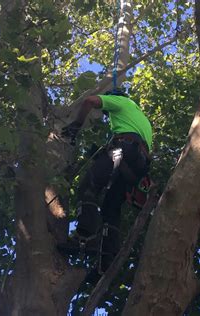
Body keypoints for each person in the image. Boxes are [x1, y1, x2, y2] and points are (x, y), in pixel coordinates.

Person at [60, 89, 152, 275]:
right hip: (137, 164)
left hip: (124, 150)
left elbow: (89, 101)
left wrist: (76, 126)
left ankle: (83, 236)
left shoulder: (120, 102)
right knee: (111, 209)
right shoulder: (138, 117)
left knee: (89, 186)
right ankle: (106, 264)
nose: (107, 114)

---

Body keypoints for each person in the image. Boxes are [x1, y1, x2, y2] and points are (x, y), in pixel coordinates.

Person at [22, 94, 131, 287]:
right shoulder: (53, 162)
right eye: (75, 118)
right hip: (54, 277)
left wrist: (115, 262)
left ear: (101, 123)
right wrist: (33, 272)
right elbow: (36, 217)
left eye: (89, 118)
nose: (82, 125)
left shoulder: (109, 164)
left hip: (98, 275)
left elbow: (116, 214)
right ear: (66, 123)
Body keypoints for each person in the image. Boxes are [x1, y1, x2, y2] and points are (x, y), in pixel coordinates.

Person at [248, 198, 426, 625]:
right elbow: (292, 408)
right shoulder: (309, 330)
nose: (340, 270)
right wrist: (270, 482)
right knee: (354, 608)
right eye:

■ **REQUIRED ACTION**: Count the lines of the listing above that include the word "elbow" and state the total with nothing else.

■ **TASK SOLUTION**: 4